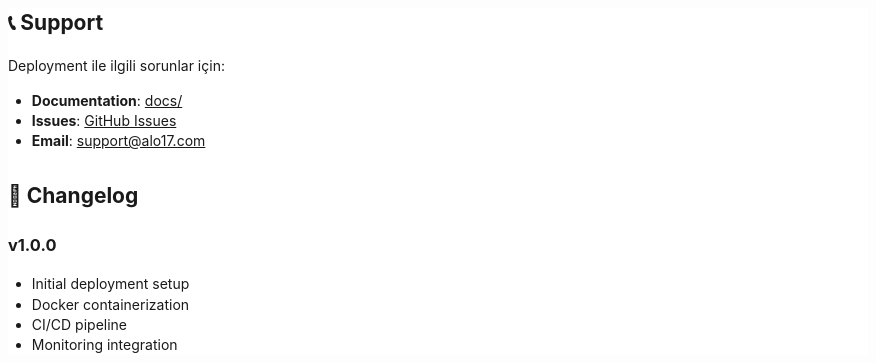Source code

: ## 📞 Support

Deployment ile ilgili sorunlar için:

- **Documentation**: [docs/](docs/)
- **Issues**: [GitHub Issues](https://github.com/your-username/alo17/issues)
- **Email**: support@alo17.com

## 📝 Changelog

### v1.0.0
- Initial deployment setup
- Docker containerization
- CI/CD pipeline
- Monitoring integration 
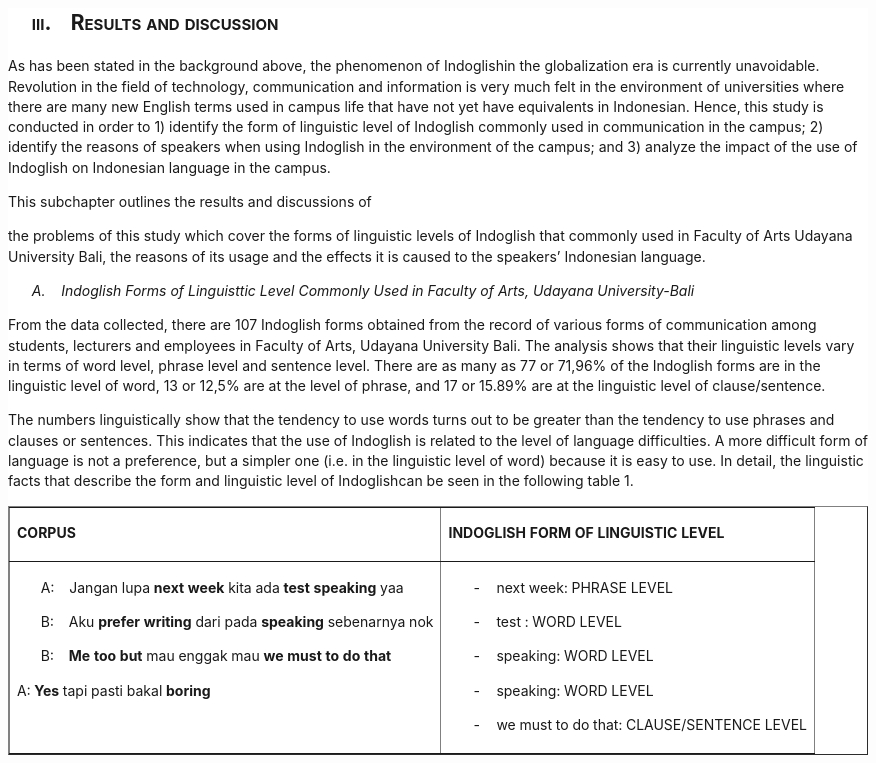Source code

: <ul style="list-style:none;"><li>
<h2><a name="bookmark6"></a><span class="font2" style="font-variant:small-caps;"><a name="bookmark7"></a>iii. &nbsp;&nbsp;&nbsp;Results and discussion</span></h2></li></ul>
<p><span class="font2">As has been stated in the background above, the phenomenon of Indoglishin the globalization era is currently unavoidable. Revolution in the field of technology, communication and information is very much felt in the environment of universities where there are many new English terms used in campus life that have not yet have equivalents in Indonesian. Hence, this study is conducted in order to 1) identify the form of linguistic level of Indoglish commonly used in communication in the campus; 2) identify the reasons of speakers when using Indoglish in the environment of the campus; and 3) analyze the impact of the use of Indoglish on Indonesian language in the campus.</span></p>
<p><span class="font2">This subchapter outlines the results and discussions of</span></p>
<p><span class="font2">the problems of this study which cover the forms of linguistic levels of Indoglish that commonly used in Faculty of Arts Udayana University Bali, the reasons of its usage and the effects it is caused to the speakers’ Indonesian language.</span></p>
<ul style="list-style:none;"><li>
<p><span class="font2" style="font-style:italic;">A. &nbsp;&nbsp;&nbsp;Indoglish Forms of Linguisttic Level Commonly Used in Faculty of Arts, Udayana University-Bali</span></p></li></ul>
<p><span class="font2">From the data collected, there are 107 Indoglish forms obtained from the record of various forms of communication among students, lecturers and employees in Faculty of Arts, Udayana University Bali. The analysis shows that their linguistic levels vary in terms of word level, phrase level and sentence level. There are as many as 77 or 71,96% of the Indoglish forms are in the linguistic level of word, 13 or 12,5% are at the level of phrase, and 17 or 15.89% are at the linguistic level of clause/sentence.</span></p>
<p><span class="font2">The numbers linguistically show that the tendency to use words turns out to be greater than the tendency to use phrases and clauses or sentences. This indicates that the use of Indoglish is related to the level of language difficulties. A more difficult form of language is not a preference, but a simpler one (i.e. in the linguistic level of word) because it is easy to use. In detail, the linguistic facts that describe the form and linguistic level of Indoglishcan be seen in the following table 1.</span></p>
<table border="1">
<tr><td style="vertical-align:top;">
<p><span class="font0" style="font-weight:bold;">CORPUS</span></p></td><td style="vertical-align:middle;">
<p><span class="font0" style="font-weight:bold;">INDOGLISH FORM OF LINGUISTIC LEVEL</span></p></td></tr>
<tr><td style="vertical-align:top;">
<ul style="list-style:none;"><li>
<p><span class="font0">A: &nbsp;&nbsp;&nbsp;Jangan lupa </span><span class="font0" style="font-weight:bold;">next week </span><span class="font0">kita ada </span><span class="font0" style="font-weight:bold;">test speaking </span><span class="font0">yaa</span></p></li>
<li>
<p><span class="font0">B: &nbsp;&nbsp;&nbsp;Aku </span><span class="font0" style="font-weight:bold;">prefer writing </span><span class="font0">dari pada </span><span class="font0" style="font-weight:bold;">speaking </span><span class="font0">sebenarnya nok</span></p></li>
<li>
<p><span class="font0">B:</span><span class="font0" style="font-weight:bold;"> &nbsp;&nbsp;&nbsp;Me too but </span><span class="font0">mau enggak mau </span><span class="font0" style="font-weight:bold;">we must to do that</span></p></li></ul>
<p><span class="font0">A: </span><span class="font0" style="font-weight:bold;">Yes </span><span class="font0">tapi pasti bakal </span><span class="font0" style="font-weight:bold;">boring</span></p></td><td style="vertical-align:bottom;">
<ul style="list-style:none;"><li>
<p><span class="font0">- &nbsp;&nbsp;&nbsp;next week: PHRASE LEVEL</span></p></li>
<li>
<p><span class="font0">- &nbsp;&nbsp;&nbsp;test : WORD LEVEL</span></p></li>
<li>
<p><span class="font0">- &nbsp;&nbsp;&nbsp;speaking: WORD LEVEL</span></p></li>
<li>
<p><span class="font0">- &nbsp;&nbsp;&nbsp;speaking: WORD LEVEL</span></p></li>
<li>
<p><span class="font0">- &nbsp;&nbsp;&nbsp;we must to do that: CLAUSE/SENTENCE LEVEL</span></p></li>
<li>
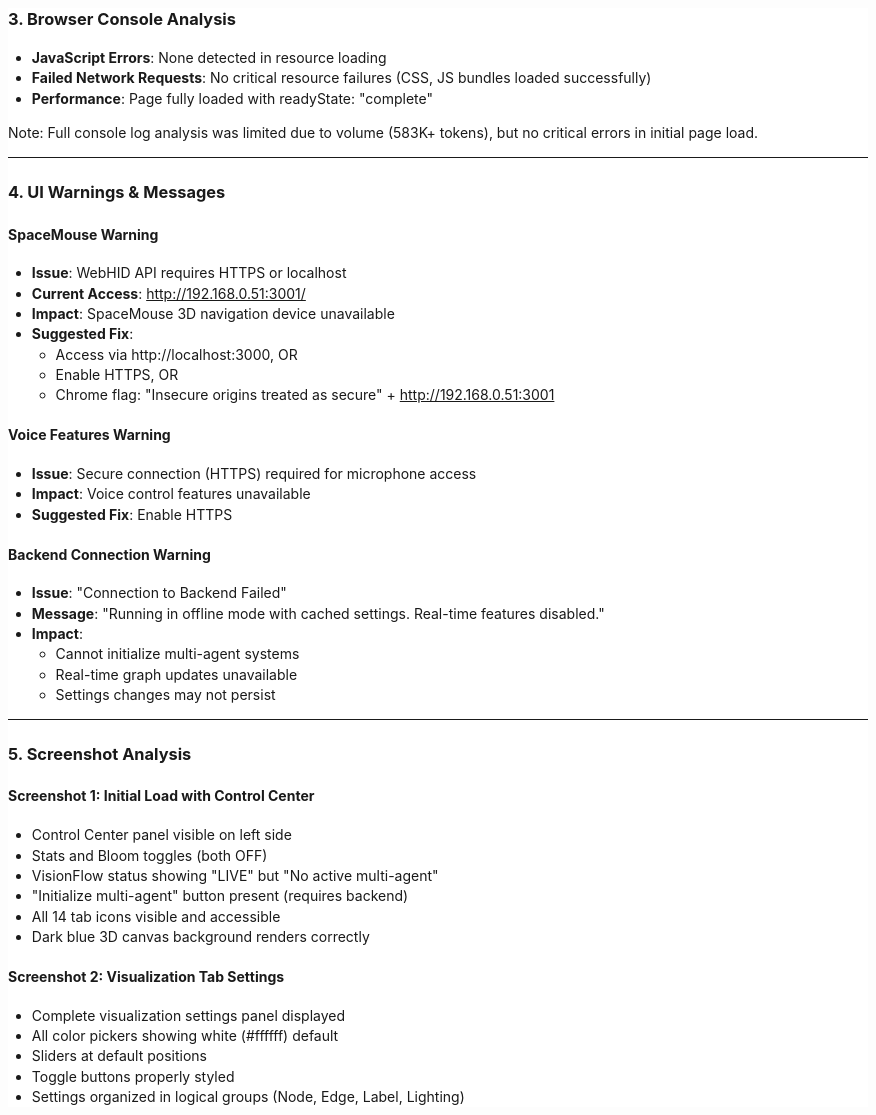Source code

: 
### 3. Browser Console Analysis

- **JavaScript Errors**: None detected in resource loading
- **Failed Network Requests**: No critical resource failures (CSS, JS bundles loaded successfully)
- **Performance**: Page fully loaded with readyState: "complete"

Note: Full console log analysis was limited due to volume (583K+ tokens), but no critical errors in initial page load.

---

### 4. UI Warnings & Messages

#### SpaceMouse Warning
- **Issue**: WebHID API requires HTTPS or localhost
- **Current Access**: http://192.168.0.51:3001/
- **Impact**: SpaceMouse 3D navigation device unavailable
- **Suggested Fix**:
  - Access via http://localhost:3000, OR
  - Enable HTTPS, OR
  - Chrome flag: "Insecure origins treated as secure" + http://192.168.0.51:3001

#### Voice Features Warning
- **Issue**: Secure connection (HTTPS) required for microphone access
- **Impact**: Voice control features unavailable
- **Suggested Fix**: Enable HTTPS

#### Backend Connection Warning
- **Issue**: "Connection to Backend Failed"
- **Message**: "Running in offline mode with cached settings. Real-time features disabled."
- **Impact**:
  - Cannot initialize multi-agent systems
  - Real-time graph updates unavailable
  - Settings changes may not persist

---

### 5. Screenshot Analysis

#### Screenshot 1: Initial Load with Control Center
- Control Center panel visible on left side
- Stats and Bloom toggles (both OFF)
- VisionFlow status showing "LIVE" but "No active multi-agent"
- "Initialize multi-agent" button present (requires backend)
- All 14 tab icons visible and accessible
- Dark blue 3D canvas background renders correctly

#### Screenshot 2: Visualization Tab Settings
- Complete visualization settings panel displayed
- All color pickers showing white (#ffffff) default
- Sliders at default positions
- Toggle buttons properly styled
- Settings organized in logical groups (Node, Edge, Label, Lighting)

DIRECTIONS FOR THIS TASK = Rewrite the items above as a single numbered list with one entry per line, omitting blank lines. Leave the pictures out of your answer.

EXERCISE SOLUTION =
1. Source code
2. : ## 📞 Support
3. Deployment ile ilgili sorunlar için:
4. - **Documentation**: [docs/](docs/)
5. - **Issues**: [GitHub Issues](https://github.com/your-username/alo17/issues)
6. - **Email**: support@alo17.com
7. ## 📝 Changelog
8. ### v1.0.0
9. - Initial deployment setup
10. - Docker containerization
11. - CI/CD pipeline
12. - Monitoring integration 
13. Source code
14. : <ul style="list-style:none;"><li>
15. <h2><a name="bookmark6"></a><span class="font2" style="font-variant:small-caps;"><a name="bookmark7"></a>iii. &nbsp;&nbsp;&nbsp;Results and discussion</span></h2></li></ul>
16. <p><span class="font2">As has been stated in the background above, the phenomenon of Indoglishin the globalization era is currently unavoidable. Revolution in the field of technology, communication and information is very much felt in the environment of universities where there are many new English terms used in campus life that have not yet have equivalents in Indonesian. Hence, this study is conducted in order to 1) identify the form of linguistic level of Indoglish commonly used in communication in the campus; 2) identify the reasons of speakers when using Indoglish in the environment of the campus; and 3) analyze the impact of the use of Indoglish on Indonesian language in the campus.</span></p>
17. <p><span class="font2">This subchapter outlines the results and discussions of</span></p>
18. <p><span class="font2">the problems of this study which cover the forms of linguistic levels of Indoglish that commonly used in Faculty of Arts Udayana University Bali, the reasons of its usage and the effects it is caused to the speakers’ Indonesian language.</span></p>
19. <ul style="list-style:none;"><li>
20. <p><span class="font2" style="font-style:italic;">A. &nbsp;&nbsp;&nbsp;Indoglish Forms of Linguisttic Level Commonly Used in Faculty of Arts, Udayana University-Bali</span></p></li></ul>
21. <p><span class="font2">From the data collected, there are 107 Indoglish forms obtained from the record of various forms of communication among students, lecturers and employees in Faculty of Arts, Udayana University Bali. The analysis shows that their linguistic levels vary in terms of word level, phrase level and sentence level. There are as many as 77 or 71,96% of the Indoglish forms are in the linguistic level of word, 13 or 12,5% are at the level of phrase, and 17 or 15.89% are at the linguistic level of clause/sentence.</span></p>
22. <p><span class="font2">The numbers linguistically show that the tendency to use words turns out to be greater than the tendency to use phrases and clauses or sentences. This indicates that the use of Indoglish is related to the level of language difficulties. A more difficult form of language is not a preference, but a simpler one (i.e. in the linguistic level of word) because it is easy to use. In detail, the linguistic facts that describe the form and linguistic level of Indoglishcan be seen in the following table 1.</span></p>
23. <table border="1">
24. <tr><td style="vertical-align:top;">
25. <p><span class="font0" style="font-weight:bold;">CORPUS</span></p></td><td style="vertical-align:middle;">
26. <p><span class="font0" style="font-weight:bold;">INDOGLISH FORM OF LINGUISTIC LEVEL</span></p></td></tr>
27. <tr><td style="vertical-align:top;">
28. <ul style="list-style:none;"><li>
29. <p><span class="font0">A: &nbsp;&nbsp;&nbsp;Jangan lupa </span><span class="font0" style="font-weight:bold;">next week </span><span class="font0">kita ada </span><span class="font0" style="font-weight:bold;">test speaking </span><span class="font0">yaa</span></p></li>
30. <li>
31. <p><span class="font0">B: &nbsp;&nbsp;&nbsp;Aku </span><span class="font0" style="font-weight:bold;">prefer writing </span><span class="font0">dari pada </span><span class="font0" style="font-weight:bold;">speaking </span><span class="font0">sebenarnya nok</span></p></li>
32. <li>
33. <p><span class="font0">B:</span><span class="font0" style="font-weight:bold;"> &nbsp;&nbsp;&nbsp;Me too but </span><span class="font0">mau enggak mau </span><span class="font0" style="font-weight:bold;">we must to do that</span></p></li></ul>
34. <p><span class="font0">A: </span><span class="font0" style="font-weight:bold;">Yes </span><span class="font0">tapi pasti bakal </span><span class="font0" style="font-weight:bold;">boring</span></p></td><td style="vertical-align:bottom;">
35. <ul style="list-style:none;"><li>
36. <p><span class="font0">- &nbsp;&nbsp;&nbsp;next week: PHRASE LEVEL</span></p></li>
37. <li>
38. <p><span class="font0">- &nbsp;&nbsp;&nbsp;test : WORD LEVEL</span></p></li>
39. <li>
40. <p><span class="font0">- &nbsp;&nbsp;&nbsp;speaking: WORD LEVEL</span></p></li>
41. <li>
42. <p><span class="font0">- &nbsp;&nbsp;&nbsp;speaking: WORD LEVEL</span></p></li>
43. <li>
44. <p><span class="font0">- &nbsp;&nbsp;&nbsp;we must to do that: CLAUSE/SENTENCE LEVEL</span></p></li>
45. <li>
46. Source code
47. : 
48. ### 3. Browser Console Analysis
49. - **JavaScript Errors**: None detected in resource loading
50. - **Failed Network Requests**: No critical resource failures (CSS, JS bundles loaded successfully)
51. - **Performance**: Page fully loaded with readyState: "complete"
52. Note: Full console log analysis was limited due to volume (583K+ tokens), but no critical errors in initial page load.
53. ---
54. ### 4. UI Warnings & Messages
55. #### SpaceMouse Warning
56. - **Issue**: WebHID API requires HTTPS or localhost
57. - **Current Access**: http://192.168.0.51:3001/
58. - **Impact**: SpaceMouse 3D navigation device unavailable
59. - **Suggested Fix**:
60.   - Access via http://localhost:3000, OR
61.   - Enable HTTPS, OR
62.   - Chrome flag: "Insecure origins treated as secure" + http://192.168.0.51:3001
63. #### Voice Features Warning
64. - **Issue**: Secure connection (HTTPS) required for microphone access
65. - **Impact**: Voice control features unavailable
66. - **Suggested Fix**: Enable HTTPS
67. #### Backend Connection Warning
68. - **Issue**: "Connection to Backend Failed"
69. - **Message**: "Running in offline mode with cached settings. Real-time features disabled."
70. - **Impact**:
71.   - Cannot initialize multi-agent systems
72.   - Real-time graph updates unavailable
73.   - Settings changes may not persist
74. ---
75. ### 5. Screenshot Analysis
76. #### Screenshot 1: Initial Load with Control Center
77. - Control Center panel visible on left side
78. - Stats and Bloom toggles (both OFF)
79. - VisionFlow status showing "LIVE" but "No active multi-agent"
80. - "Initialize multi-agent" button present (requires backend)
81. - All 14 tab icons visible and accessible
82. - Dark blue 3D canvas background renders correctly
83. #### Screenshot 2: Visualization Tab Settings
84. - Complete visualization settings panel displayed
85. - All color pickers showing white (#ffffff) default
86. - Sliders at default positions
87. - Toggle buttons properly styled
88. - Settings organized in logical groups (Node, Edge, Label, Lighting)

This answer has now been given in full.